Quantification of turbulent structures in and around the boundary region of a turbulent round jet released into counter-flow

This experimental study reports the turbulent flow structure of the interaction of turbulent round jet issued into a counter turbulent flow for improved understanding of the turbulent mixing characteristics including pollutant dispersal at the estuarine region for tidal river flows. A high-frequency data acquisition system (Acoustic Doppler velocimeter) was employed to quantify the turbulent flow structures within the mixing region of the turbulent jet. It was found that the cross-sectional mean axial jet velocity decayed faster in counter turbulence compared to a quiescent background. A reduced occurrence of engulfment and nibbling processes were evident which signified that the entrainment rate of the moving fluid reduced owing to the jet released into the counter flow.

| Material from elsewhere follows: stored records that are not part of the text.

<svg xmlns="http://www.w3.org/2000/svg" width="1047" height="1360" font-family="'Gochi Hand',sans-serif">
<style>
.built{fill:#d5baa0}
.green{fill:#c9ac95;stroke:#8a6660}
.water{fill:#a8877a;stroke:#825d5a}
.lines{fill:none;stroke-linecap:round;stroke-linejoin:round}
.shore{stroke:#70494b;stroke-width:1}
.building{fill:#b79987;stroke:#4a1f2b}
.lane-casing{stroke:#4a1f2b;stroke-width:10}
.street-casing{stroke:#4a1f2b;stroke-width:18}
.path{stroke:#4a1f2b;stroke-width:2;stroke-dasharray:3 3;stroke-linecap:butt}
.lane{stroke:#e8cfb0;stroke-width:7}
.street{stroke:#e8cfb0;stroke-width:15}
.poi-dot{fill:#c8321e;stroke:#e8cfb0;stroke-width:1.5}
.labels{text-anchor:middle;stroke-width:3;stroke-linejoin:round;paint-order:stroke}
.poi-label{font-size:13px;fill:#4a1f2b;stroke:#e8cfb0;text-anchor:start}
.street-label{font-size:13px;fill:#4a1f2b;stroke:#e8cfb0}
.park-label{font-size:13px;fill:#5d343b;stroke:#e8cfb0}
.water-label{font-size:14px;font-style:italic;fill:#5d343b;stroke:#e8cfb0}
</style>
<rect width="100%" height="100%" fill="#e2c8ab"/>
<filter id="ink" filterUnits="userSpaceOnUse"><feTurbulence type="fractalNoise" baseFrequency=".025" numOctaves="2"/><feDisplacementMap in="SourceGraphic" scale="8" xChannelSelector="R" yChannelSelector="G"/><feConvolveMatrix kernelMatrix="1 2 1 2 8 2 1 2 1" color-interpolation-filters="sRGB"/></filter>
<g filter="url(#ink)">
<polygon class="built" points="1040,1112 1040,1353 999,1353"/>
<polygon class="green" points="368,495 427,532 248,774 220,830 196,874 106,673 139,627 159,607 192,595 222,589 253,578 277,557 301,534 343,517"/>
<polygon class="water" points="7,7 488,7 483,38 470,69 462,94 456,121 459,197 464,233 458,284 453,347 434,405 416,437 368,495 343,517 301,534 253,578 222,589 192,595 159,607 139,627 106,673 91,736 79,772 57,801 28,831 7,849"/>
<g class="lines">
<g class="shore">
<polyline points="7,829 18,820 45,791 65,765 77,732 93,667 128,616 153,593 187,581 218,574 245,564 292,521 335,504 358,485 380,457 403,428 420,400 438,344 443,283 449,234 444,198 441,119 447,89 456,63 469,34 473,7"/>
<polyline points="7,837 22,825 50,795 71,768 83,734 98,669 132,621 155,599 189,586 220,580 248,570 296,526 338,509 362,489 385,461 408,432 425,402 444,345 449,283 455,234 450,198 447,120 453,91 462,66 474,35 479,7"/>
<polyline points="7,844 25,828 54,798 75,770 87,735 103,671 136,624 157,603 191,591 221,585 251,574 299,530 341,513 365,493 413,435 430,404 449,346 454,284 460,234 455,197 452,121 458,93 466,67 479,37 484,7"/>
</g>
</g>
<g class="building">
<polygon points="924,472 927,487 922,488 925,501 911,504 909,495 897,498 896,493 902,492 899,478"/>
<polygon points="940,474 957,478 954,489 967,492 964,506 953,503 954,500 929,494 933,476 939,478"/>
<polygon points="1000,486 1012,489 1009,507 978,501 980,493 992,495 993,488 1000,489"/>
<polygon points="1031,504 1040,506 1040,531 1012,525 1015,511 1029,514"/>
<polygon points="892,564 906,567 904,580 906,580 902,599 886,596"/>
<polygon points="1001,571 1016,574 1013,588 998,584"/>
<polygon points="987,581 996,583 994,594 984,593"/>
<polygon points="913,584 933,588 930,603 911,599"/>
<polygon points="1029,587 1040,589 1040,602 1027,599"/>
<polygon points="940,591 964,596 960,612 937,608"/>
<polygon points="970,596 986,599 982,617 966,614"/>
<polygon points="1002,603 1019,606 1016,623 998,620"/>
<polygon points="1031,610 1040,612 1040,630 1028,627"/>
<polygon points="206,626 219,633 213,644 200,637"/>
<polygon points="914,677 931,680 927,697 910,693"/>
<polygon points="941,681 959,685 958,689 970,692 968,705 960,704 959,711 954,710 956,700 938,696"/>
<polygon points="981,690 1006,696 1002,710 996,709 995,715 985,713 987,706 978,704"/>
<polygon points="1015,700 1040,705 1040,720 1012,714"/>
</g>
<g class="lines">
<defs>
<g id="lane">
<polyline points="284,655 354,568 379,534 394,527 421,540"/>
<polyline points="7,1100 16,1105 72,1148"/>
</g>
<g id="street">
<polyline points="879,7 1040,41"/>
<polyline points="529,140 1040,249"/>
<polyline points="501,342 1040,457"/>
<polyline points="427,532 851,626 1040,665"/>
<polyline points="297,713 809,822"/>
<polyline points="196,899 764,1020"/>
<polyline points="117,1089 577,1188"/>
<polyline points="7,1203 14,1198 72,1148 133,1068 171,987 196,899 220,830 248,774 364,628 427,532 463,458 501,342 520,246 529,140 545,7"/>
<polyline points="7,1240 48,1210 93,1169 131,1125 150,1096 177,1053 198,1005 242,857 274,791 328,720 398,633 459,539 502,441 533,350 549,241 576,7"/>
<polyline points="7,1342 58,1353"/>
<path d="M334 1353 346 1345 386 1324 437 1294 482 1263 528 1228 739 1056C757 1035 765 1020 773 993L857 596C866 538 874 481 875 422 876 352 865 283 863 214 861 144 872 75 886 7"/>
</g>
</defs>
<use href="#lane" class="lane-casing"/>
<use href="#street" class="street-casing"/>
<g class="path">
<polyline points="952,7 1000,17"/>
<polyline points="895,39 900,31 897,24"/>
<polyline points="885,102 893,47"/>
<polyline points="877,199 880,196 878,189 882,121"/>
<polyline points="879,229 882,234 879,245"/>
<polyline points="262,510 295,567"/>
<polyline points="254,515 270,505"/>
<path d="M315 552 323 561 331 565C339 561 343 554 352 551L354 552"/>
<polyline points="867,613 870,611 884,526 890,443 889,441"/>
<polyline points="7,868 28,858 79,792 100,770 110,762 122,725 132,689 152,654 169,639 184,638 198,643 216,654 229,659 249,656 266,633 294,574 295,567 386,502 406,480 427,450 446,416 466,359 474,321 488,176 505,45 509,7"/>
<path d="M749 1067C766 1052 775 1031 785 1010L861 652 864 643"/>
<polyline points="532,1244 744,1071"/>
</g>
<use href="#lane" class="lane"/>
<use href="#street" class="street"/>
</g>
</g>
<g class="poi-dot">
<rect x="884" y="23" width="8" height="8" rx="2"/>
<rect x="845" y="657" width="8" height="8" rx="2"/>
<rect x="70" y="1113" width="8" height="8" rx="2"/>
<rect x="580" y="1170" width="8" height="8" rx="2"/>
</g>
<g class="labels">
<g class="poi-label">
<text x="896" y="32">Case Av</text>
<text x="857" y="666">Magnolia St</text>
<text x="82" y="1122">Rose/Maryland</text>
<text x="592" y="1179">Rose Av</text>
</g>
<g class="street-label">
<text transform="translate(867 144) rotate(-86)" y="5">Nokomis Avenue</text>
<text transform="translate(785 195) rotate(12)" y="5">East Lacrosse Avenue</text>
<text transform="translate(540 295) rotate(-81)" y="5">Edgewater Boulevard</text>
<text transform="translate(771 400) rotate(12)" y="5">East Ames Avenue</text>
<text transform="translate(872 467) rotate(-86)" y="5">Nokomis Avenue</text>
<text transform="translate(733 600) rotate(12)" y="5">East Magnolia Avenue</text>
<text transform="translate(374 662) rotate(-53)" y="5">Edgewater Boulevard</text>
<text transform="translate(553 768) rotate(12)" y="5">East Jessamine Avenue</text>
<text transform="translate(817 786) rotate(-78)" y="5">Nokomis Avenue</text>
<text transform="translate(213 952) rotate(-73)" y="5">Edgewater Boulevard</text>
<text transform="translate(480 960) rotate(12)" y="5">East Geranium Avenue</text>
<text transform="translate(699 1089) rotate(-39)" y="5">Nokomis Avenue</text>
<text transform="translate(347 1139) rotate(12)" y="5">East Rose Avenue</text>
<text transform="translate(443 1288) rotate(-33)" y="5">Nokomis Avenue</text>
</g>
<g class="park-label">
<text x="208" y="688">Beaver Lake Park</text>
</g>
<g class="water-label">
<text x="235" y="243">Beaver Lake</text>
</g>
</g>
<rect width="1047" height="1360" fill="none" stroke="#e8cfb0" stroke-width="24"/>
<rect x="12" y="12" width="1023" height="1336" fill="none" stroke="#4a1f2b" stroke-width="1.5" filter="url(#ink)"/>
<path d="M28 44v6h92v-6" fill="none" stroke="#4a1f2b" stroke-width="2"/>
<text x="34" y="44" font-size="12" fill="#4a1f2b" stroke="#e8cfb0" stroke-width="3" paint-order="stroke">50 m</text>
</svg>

Further, the intermittency and diffusion depth of eddies decreased for jets issued against the current. The kinetic energy budget revealed that the pressure diffusion term of the turbulent kinetic energy budget equation supplied energy to the jet from the mean background flow at the self-similar region of the jet.

Automated summary

The study found that the axial jet velocity decays faster in counter turbulence, leading to a reduced entrainment rate of the moving fluid. Eddy intermittency and diffusion depth decreased for jets issued against the current. The kinetic energy budget analysis showed that the pressure diffusion term supplied energy to the jet from the mean background flow.